Report: US holding up sale of thousands of precision weapons to Israel

The Biden administration is effectively delaying the delivery of up to 6,500 Joint Direct Attack Munitions, according to The Wall Street Journal.

The Biden administration has held up the delivery of thousands of precision weapons to Israel amid the Jewish state’s war against Hamas in Gaza, which entered a new phase overnight Monday as Israeli forces began to push into Rafah city.

According to a Wall Street Journal report on Monday, citing officials familiar with the deal, at issue is the sale of up to 6,500 Joint Direct Attack Munitions (JDAMs)—a guidance kit that converts “dumb bombs” into “smart” precision-guided munitions.

Congress was first informed of the proposed sale, worth some $269 million, in January. However, since then, the Biden administration has not moved forward with the deal.

An Israeli F-35I of the 5601 Testing Squadron, bearing Mk-84 bombs fitted with GBU-31 JDAM kit, before bunker-buster bombs dropping test, July 2023. Source: Wikimedia Commons.
(source: JNS)

White House National Security Council Spokesman John Kirby on Monday declined to comment on whether any arms sales had been postponed, telling reporters at the White House press briefing that “our security commitments to Israel are ironclad.”

The State Department must notify Congress of an arms sale to a foreign country when the sale’s dollar amount rises above a certain level, but the administration never followed up with the official notification of the JDAMs sale, the Journal reported.
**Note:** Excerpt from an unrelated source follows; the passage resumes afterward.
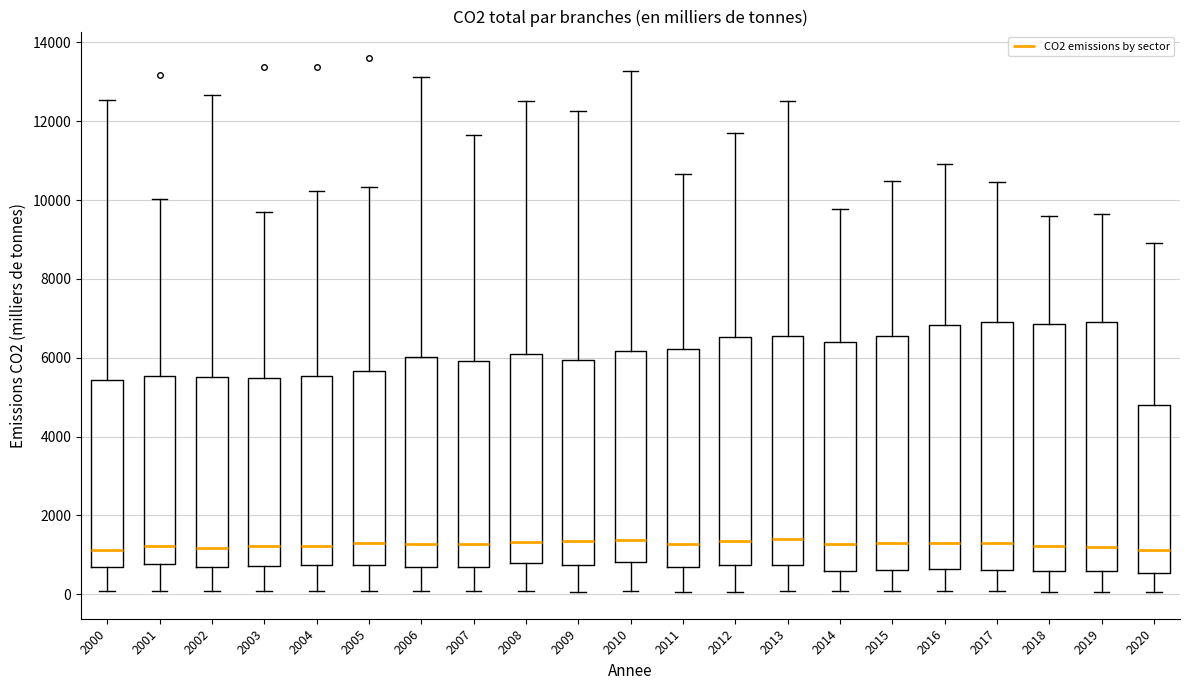

Where is the upper edge of the box at x = 2020 on the y-axis? The values are not printed on the chart, so give them approximately, as read against the axis.

4800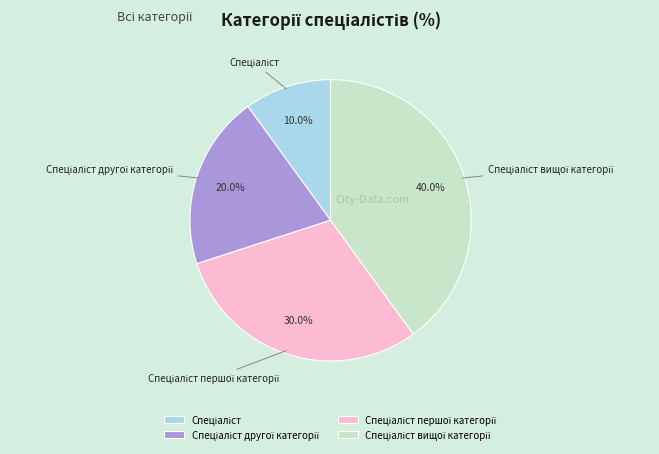

Does any single category account for the majority?

No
This caused “an effective pause” in the deal, current and former U.S. officials said.

“It’s unusual, especially for Israel, especially during a war,” a congressional official familiar with the arms sales process told the Journal.

The reason for the delay is unknown, but the Biden administration opposes a full-scale invasion of Rafah, citing humanitarian concerns.

The IDF began a targeted operation in Gaza’s southernmost city overnight Monday, taking control of the Rafah border crossing, which was preceded by evacuation notices for noncombatants in eastern Rafah, who were directed to a new, expanded humanitarian zone at Al-Mawasi.

The Journal report comes after Axios reported on Sunday that the Biden administration had halted a shipment of ammunition to Israel.

According to the U.S. news outlet, last week’s decision to place the shipment on hold left the Israeli government concerned, as it marked the first time since Hamas’s Oct. 7 massacre that the United States had halted military aid to the Israel Defense Forces.

The White House reportedly declined to comment on the report, while the U.S. Department of Defense, the U.S. State Department and the Israeli Prime Minister’s Office didn’t immediately respond to questions from Axios.

An unnamed Israeli official downplayed the report, telling the Israeli news website Ynet that “the flow continues” and Jerusalem was “not aware of a policy decision to stop it.”

“Even now, a continued series of defense shipments are being sent from the United States to Israel,” the official stated, while acknowledging that “one shipment or another may be delayed.”

Republican leaders responded to the Axios report, with House Speaker Mike Johnson of Louisiana calling it “wholly unacceptable.”

“Israel, our closest ally in the Middle East, is under attack, but the Biden Administration is yet again caving to the pro-Hamas wing of his party. The administration must end this pause immediately,” Johnson wrote.

Former vice president Mike Pence wrote that it “better not be true. America stands with Israel.” While former secretary of state Mike Pompeo wrote that “cutting off military aid to Israel would be indefensible. It would be a betrayal of a close ally fighting a defensive war.”